São flores, são flores...................

04

São Benedito é amparo e guia
De seus irmãos de negra cor;
E por nos todos devotos seus;
Sempre intercede junto ao Senhor.

São flores, são flores...................

 


Notas:

[01] Assim considerado pela ciência quando, no corpo, o coração não entrou em processo de decomposição, sendo este o primeiro órgão que se decompõe e o último que se queima quando é cremado. Existem os corpos "que se conservam incorruptos", mas por intervenção humana.

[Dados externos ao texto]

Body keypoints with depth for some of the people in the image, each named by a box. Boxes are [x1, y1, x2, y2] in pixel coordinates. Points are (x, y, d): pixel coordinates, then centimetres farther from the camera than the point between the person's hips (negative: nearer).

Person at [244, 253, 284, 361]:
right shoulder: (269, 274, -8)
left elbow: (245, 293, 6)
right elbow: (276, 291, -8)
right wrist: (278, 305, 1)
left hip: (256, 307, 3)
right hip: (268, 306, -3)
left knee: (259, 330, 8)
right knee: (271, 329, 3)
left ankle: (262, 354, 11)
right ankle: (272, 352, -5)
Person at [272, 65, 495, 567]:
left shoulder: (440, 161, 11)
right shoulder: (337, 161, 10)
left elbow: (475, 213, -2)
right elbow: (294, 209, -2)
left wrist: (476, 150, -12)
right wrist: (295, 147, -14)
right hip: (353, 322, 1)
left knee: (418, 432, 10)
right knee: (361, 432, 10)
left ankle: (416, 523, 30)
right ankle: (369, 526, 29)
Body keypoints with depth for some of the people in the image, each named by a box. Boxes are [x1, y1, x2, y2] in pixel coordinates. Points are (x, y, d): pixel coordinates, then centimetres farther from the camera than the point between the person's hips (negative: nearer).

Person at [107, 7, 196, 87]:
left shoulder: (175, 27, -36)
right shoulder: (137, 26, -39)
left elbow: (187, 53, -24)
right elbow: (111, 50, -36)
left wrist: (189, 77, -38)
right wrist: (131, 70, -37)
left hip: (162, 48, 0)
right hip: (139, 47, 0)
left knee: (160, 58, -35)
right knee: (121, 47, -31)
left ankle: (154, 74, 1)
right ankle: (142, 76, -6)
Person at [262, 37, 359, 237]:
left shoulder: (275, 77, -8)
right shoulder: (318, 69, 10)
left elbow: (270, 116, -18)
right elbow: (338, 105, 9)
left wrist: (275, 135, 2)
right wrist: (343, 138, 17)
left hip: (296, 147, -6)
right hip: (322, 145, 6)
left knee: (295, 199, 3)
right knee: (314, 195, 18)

[02] O curioso título "de Santa Cruz" é geralmente empregado quando existia o costume de se levantar uma capela, igreja ou ermida no local de um crime, acidente ou morte de uma pessoa muito querida. No caso deste templo, entretanto, não ficaram referências sobre o homenageado. A pessoa mais importante vitimada por um crime em suas proximidades foi Casimiro Alberto Matias Costa, em 1889.

[03] Consta que em 1956 ainda a capela de Santa Cruz que era conhecida por Capela de São Benedito, ali ocorrendo a festa do padroeiro em 6 de maio de 1956.

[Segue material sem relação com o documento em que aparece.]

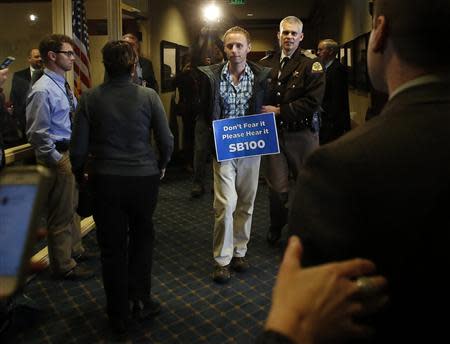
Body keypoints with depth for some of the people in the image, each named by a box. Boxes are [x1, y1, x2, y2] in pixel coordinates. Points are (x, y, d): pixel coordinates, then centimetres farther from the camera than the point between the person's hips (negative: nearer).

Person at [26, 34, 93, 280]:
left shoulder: (63, 85, 8)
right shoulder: (43, 90, -20)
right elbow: (37, 134, -21)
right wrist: (57, 160, -17)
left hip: (71, 152, 9)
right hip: (57, 156, -9)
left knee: (72, 205, 23)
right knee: (60, 213, 4)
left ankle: (74, 249, 42)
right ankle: (63, 266, 21)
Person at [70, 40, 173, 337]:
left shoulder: (90, 98, -6)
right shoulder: (149, 96, -8)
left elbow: (79, 148, -5)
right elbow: (167, 142, -6)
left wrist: (79, 173, 14)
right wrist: (160, 167, 13)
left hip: (105, 180, 0)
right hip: (144, 178, 0)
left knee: (112, 247, 14)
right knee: (142, 237, 24)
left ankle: (119, 315, 29)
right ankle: (140, 300, 28)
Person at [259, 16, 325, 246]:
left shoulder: (311, 66, 0)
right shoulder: (265, 65, 10)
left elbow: (312, 103, -11)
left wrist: (279, 111, -14)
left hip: (302, 134, -1)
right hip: (272, 133, 2)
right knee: (277, 188, 3)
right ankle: (276, 228, 29)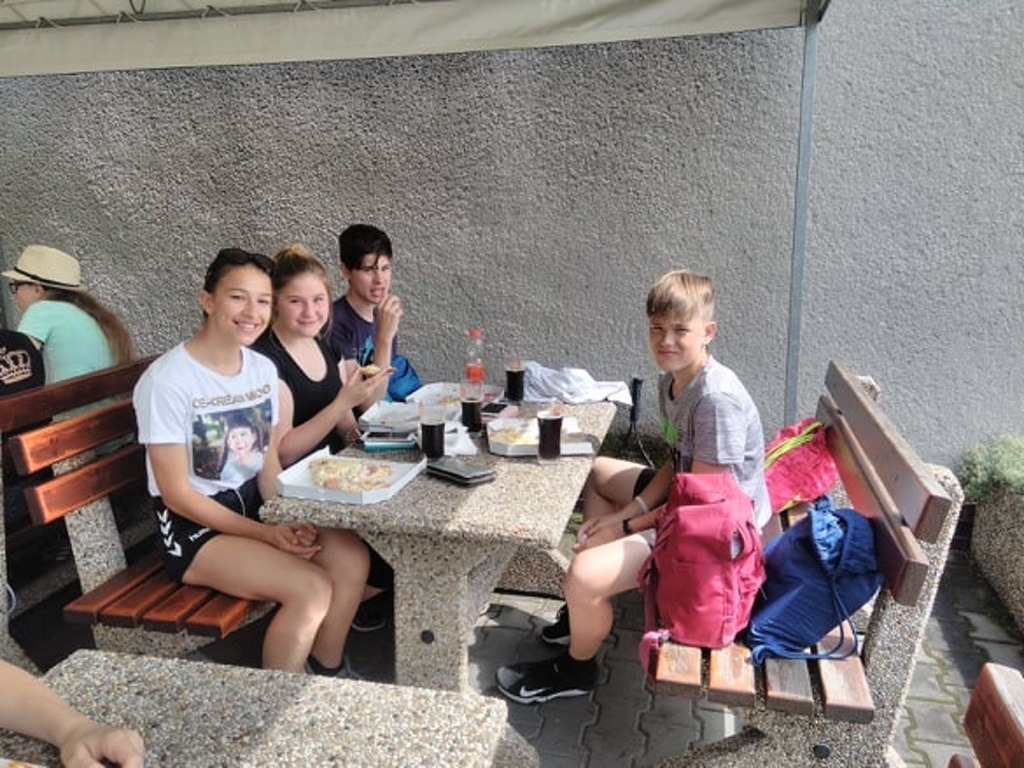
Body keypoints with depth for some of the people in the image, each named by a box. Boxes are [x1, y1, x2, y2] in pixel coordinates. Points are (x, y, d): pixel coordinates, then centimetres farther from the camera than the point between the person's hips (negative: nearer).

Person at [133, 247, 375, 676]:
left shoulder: (264, 369, 0)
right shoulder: (167, 381, -19)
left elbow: (269, 465, 5)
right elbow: (176, 493, -17)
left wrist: (287, 520, -13)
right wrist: (266, 534, -21)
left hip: (253, 505, 6)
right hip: (192, 525, -6)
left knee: (352, 558, -13)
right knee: (311, 590, -23)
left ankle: (328, 671, 11)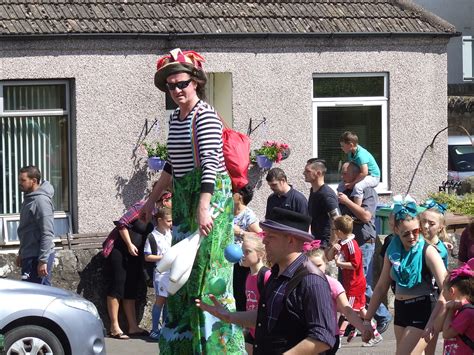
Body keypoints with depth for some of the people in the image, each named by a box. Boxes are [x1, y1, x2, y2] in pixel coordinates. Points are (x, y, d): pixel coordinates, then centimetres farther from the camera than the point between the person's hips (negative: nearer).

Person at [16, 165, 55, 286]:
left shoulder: (41, 201, -17)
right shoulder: (29, 198, 14)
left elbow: (47, 234, -21)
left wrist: (43, 260, -23)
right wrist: (21, 253, 24)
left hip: (38, 257, -10)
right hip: (29, 256, 10)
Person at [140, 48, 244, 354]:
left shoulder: (205, 115, -13)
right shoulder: (175, 118, 14)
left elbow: (210, 162, -23)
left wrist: (203, 206, -32)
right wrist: (153, 199, 30)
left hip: (210, 194, -9)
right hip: (183, 197, 9)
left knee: (206, 269, -9)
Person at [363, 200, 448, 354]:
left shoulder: (427, 251, -13)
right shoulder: (393, 250, 4)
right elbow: (381, 287, 12)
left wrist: (433, 320, -32)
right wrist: (367, 319, 11)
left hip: (422, 311, -6)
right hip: (401, 310, 6)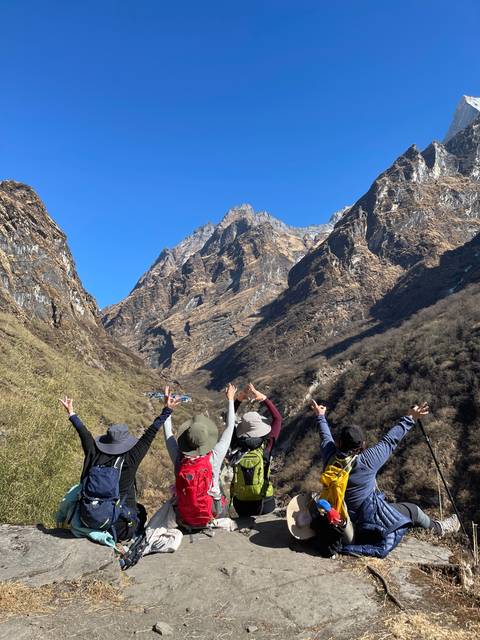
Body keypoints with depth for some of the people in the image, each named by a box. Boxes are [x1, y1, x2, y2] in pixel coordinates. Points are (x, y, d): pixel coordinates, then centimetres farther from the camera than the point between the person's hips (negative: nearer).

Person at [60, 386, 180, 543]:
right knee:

[04] O bonde da linha 6, que ia e voltava pela mesma via na contramão, pois só havia um par de linhas de trilhos assentada no chão.

[05] Passaram a evitar frequentar aquela capela que, segundo as pessoas diziam, resultou de um acordo entre o bispo e os camilianos para tomar posse do lugar, para isso tirando a dita irmandade de lá. Talvez seja esse um dos motivos pelo qual a igrejinha caiu por muito tempo num quase esquecimento.

[06] Conferência Nacional das Irmandades de São Benedito.

[07] Estando próximo de sua morte, disse aos frades de Palermo que iria morrer sozinho. Estes saíram para suas ocupações pastorais; de retorno encontraram-no deitado em seu leito e todo rodeado de cestas de lindas flores, sendo que não era época delas e algumas não eram conhecidas ali.

[08] Quando estava sendo realizada uma missa, uma carruagem atropelou uma criança e assim o povo saiu da igreja para ver o ocorrido; o santo, ao também sair e ver o desespero da mãe, tomou a criança em seus braços e começou a acalentá-la; de repente, ouviram um choro e ela - que estava morta -, foi entregue viva para sua mãe; em seguida, o santo convidou o povo a retornar para a missa.